Druif is een klimplant die tot de wijnstokfamilie behoort.
Druif (Vitis vinifera) is een klimplant dit tot de wijnstokfamilie (Vitaceae) behoort.
Bij een erg felle oostenwind in de winter is het verstandig om een druif tegen de wind te beschermen door deze in noppenfolie te verpakken. Wacht niet te lang met het weghalen ervan, want anders loopt de druif te vroeg uit.
Druiven worden twee keer per jaar gesnoeid. Omdat druiven net als berken, esdoorns en beuken bloeden uit snoeiwonden als de plant of boom niet in rust is, kan een grote snoeibeurt alleen in de winter plaatsvinden als de sapstroom stilstaat. In de praktijk betekent dat de druif pas na een eerste vorstperiode tot eind februari onderhanden genomen kan. Niet snoeien tijdens vorst: vriezend weer staat een vlot herstel van snoeiwonden in de weg. De ranken van volwassen druiven worden tot één oog op de rank vlak voor het begin van de dragende takken teruggesnoeid. Een forse snoeibeurt dus. Dat in tegenstelling tot de zomersnoei. Deze bestaat uit het wegnemen van de uiteinden van de vruchtdragende ranken, zodat de voeding besteed wordt aan de groei van de druiventrossen en niet aan die van de ranken.
Plaaginsect

Donkerkleurige bobbels op blad, grijs aan de onderkant: druivenviltmijt.
Rijpe druiven worden aangevreten: wesp.
Witte poederachtige stof: wolluis.
Er ontstaan zachte plekken in afrijpende druiven, vervolgens rotte plekken: Aziatische fruitvlieg.
Schimmels & ziektes

Wit schimmelpluis aan de onderkant van de bladeren: valse meeldauw. Vaak ook wordt het bladsteeltje aangetast en ontstaan er bruine vlekken op de bladeren en verkleuren de bladuiteinden naar geelgroen. Meestal betreft het de onderste bladeren omdat de schimmelsporen door opspattende regen op het blad terechtkomt. Bij echte meeldauw zit het pluis aan de bovenkant van de bladeren. Valse meeldauw komt vooral veel voor in gebieden met vochtige en warme zomers.
Blad met witte schimmel: witziekte (echte meeldauw).

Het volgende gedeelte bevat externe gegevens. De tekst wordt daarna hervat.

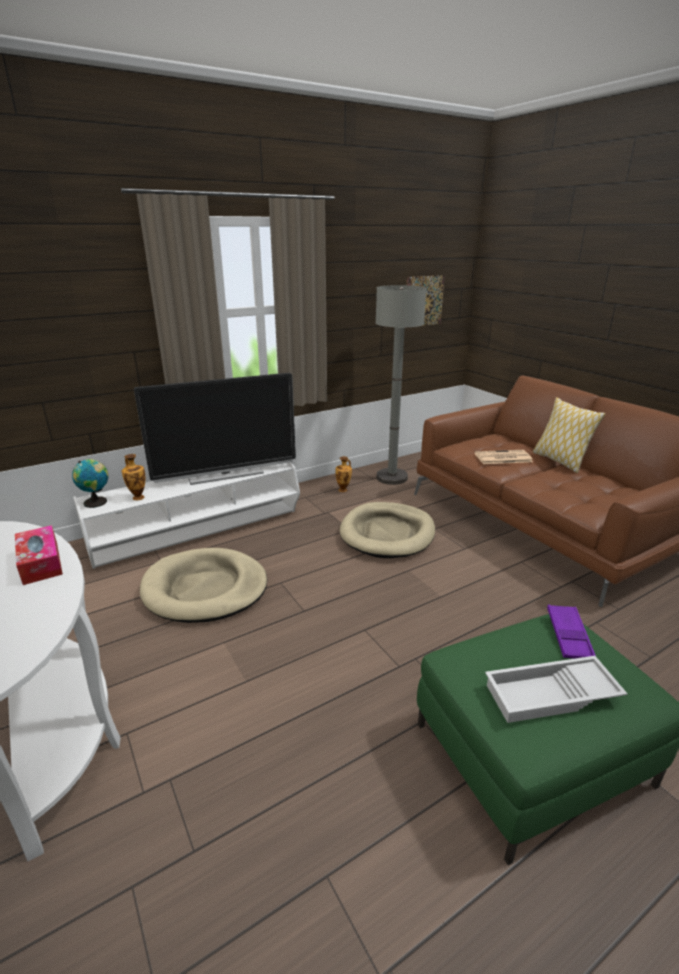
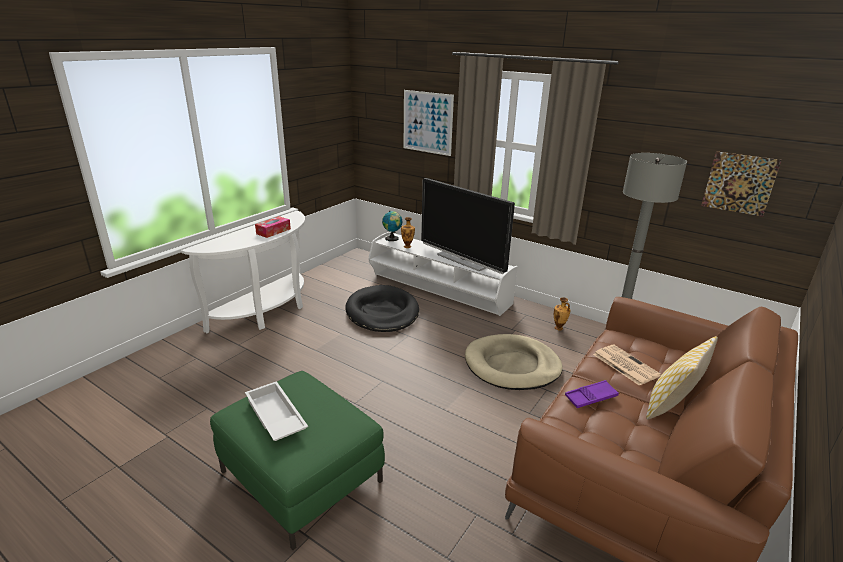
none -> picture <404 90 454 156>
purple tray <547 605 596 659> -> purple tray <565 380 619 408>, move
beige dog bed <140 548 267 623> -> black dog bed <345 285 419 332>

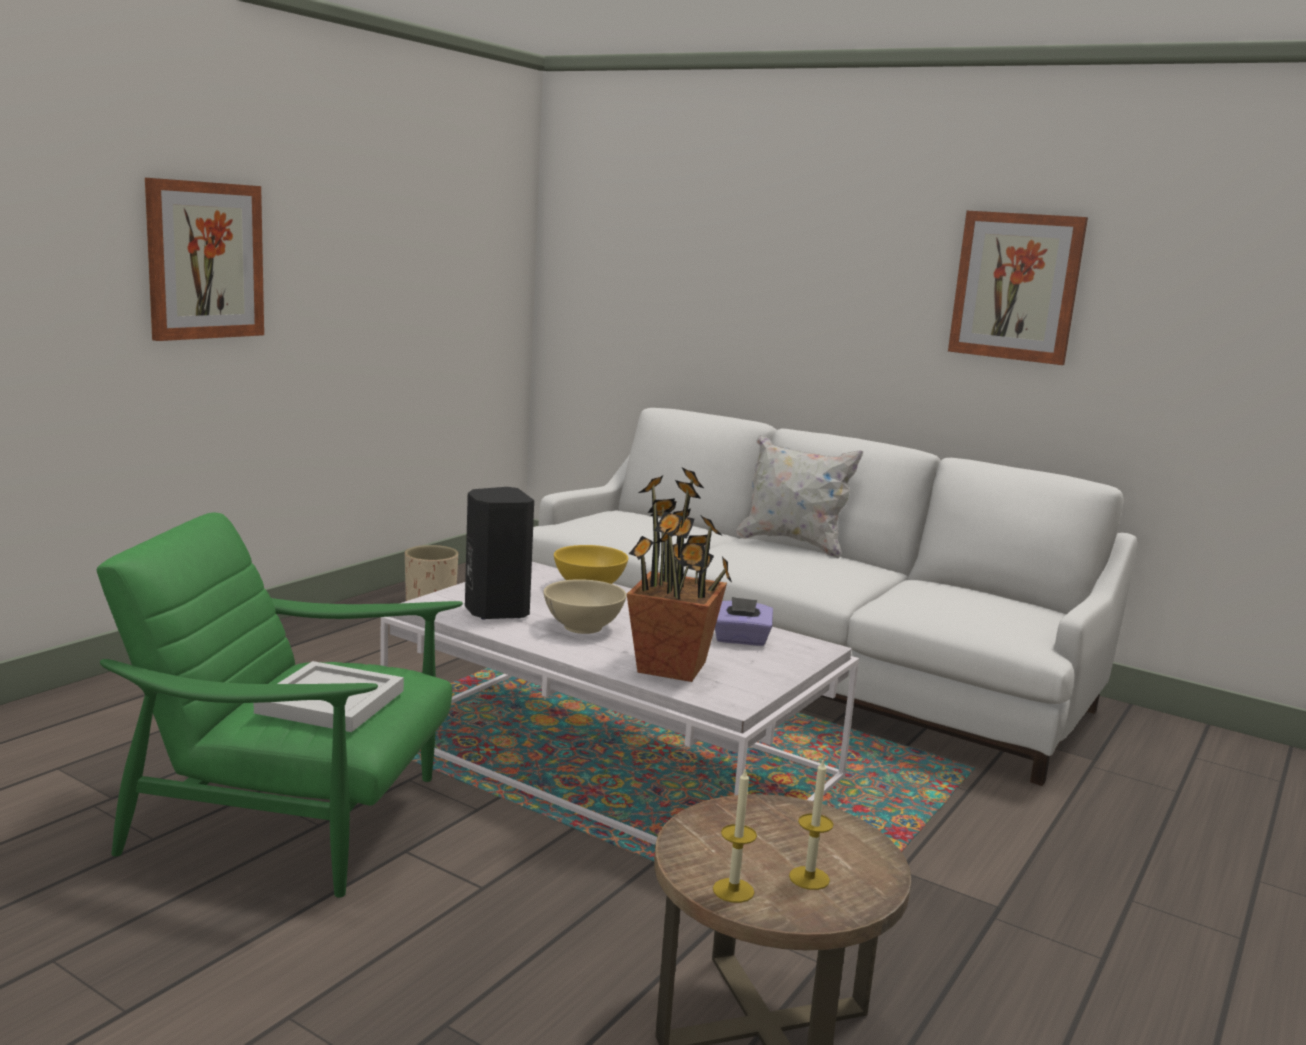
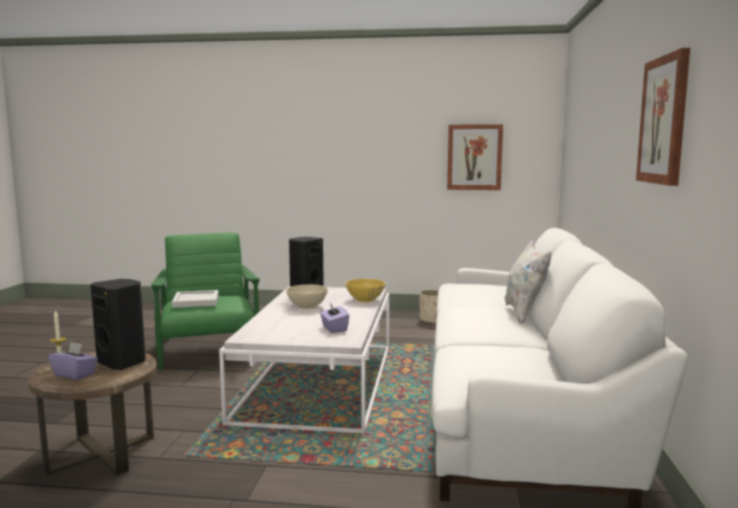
potted plant <627 468 732 682> -> none
none -> black speaker <90 279 146 370>
picture <145 178 264 341> -> picture <447 124 503 190>, move
candle <789 758 833 890> -> purple tissue box <48 342 98 380>

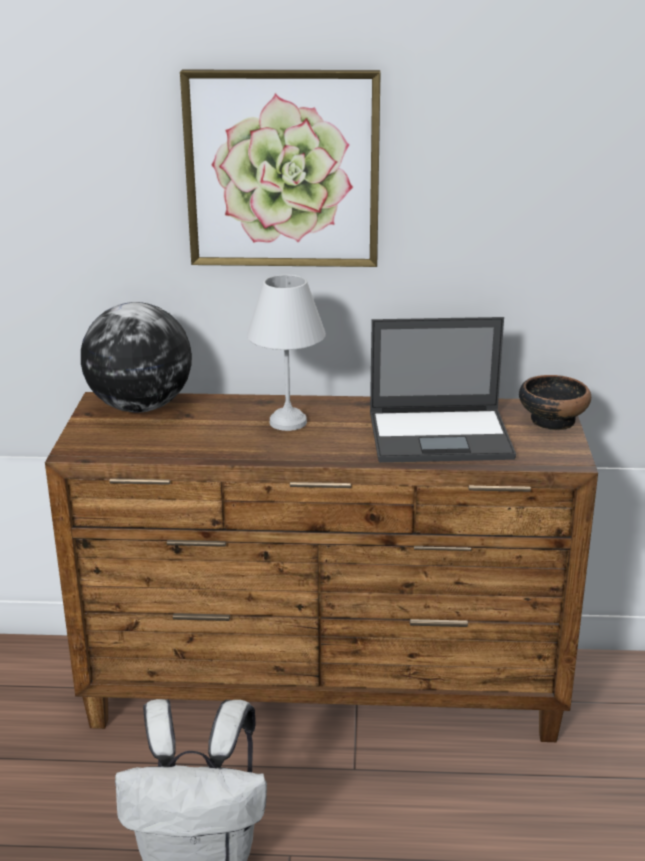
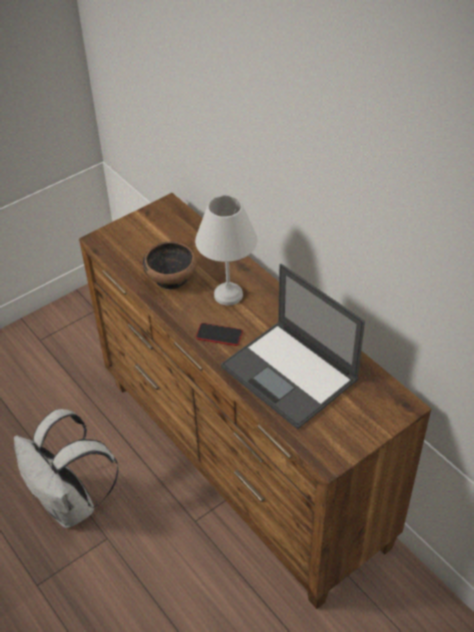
globe <81 302 192 413> -> none
picture <180 70 381 267> -> none
none -> phone <196 323 243 346>
bowl <519 375 591 430> -> bowl <143 242 197 290>, move

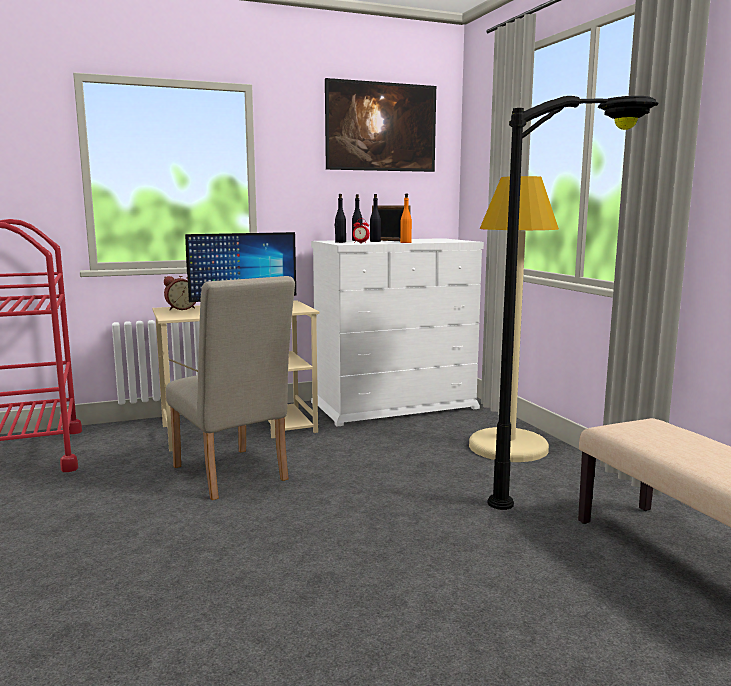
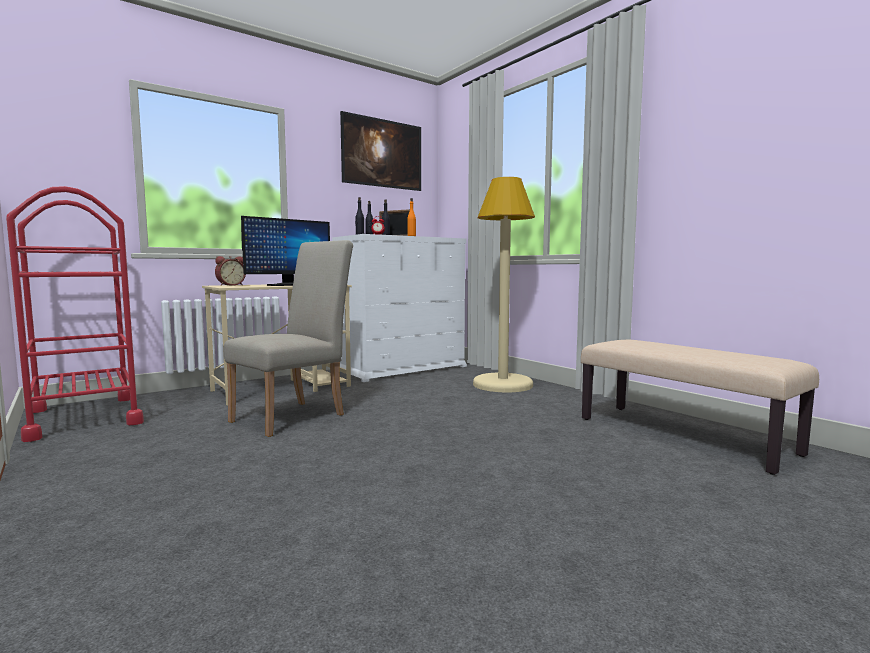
black floor lamp <488 96 659 510> -> none
beige chair <166 276 295 500> -> beige chair <224 240 353 437>, 90 degrees counterclockwise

Zwarte randen langs afgestorven (bruine) delen van het blad, ingedroogde aangetaste druiven: zwartrot.

Kleine, oranjerode bolletjes verschijnen op aangetaste takken, dat kunnen zowel dode als levende takken zijn: Meniezwammetje (Nectria cinnabarina).

De druiven worden overdekt door grijs schimmelpluis: een variant (Botrytis cinerea) van grauwe schimmel.
Overig
Rijpe druiven worden weggepikt: vogels (merels).
Blad wordt geel: stikstofgebrek.

Onrijpe bessen vertonen blauwe plekken om uiteindelijk te verschrompelen: besverbranding door zonnebrand.

Rijpende druiven verschrompelen door zonnebrand.

Randen van het blad worden blauwzwart: kaliumgebrek.

Rijpe druiven zitten onder de wespen. Door de bijna rijpe druiven in een zakje (papier of plastic) te hangen, voorkom je wespenbezoek. Wat ook helpt, is het plaatsen van wat aangevreten zoet fruit (valfruit: appels, peren, pruimen), die lokken de wespen weg bij de druiven.
Vroeg in het voorjaar: bruin en krullend blad: vorstschade. Soms zijn ook de beginnende vruchtjes aangetast, waardoor de oogst minder groot wordt.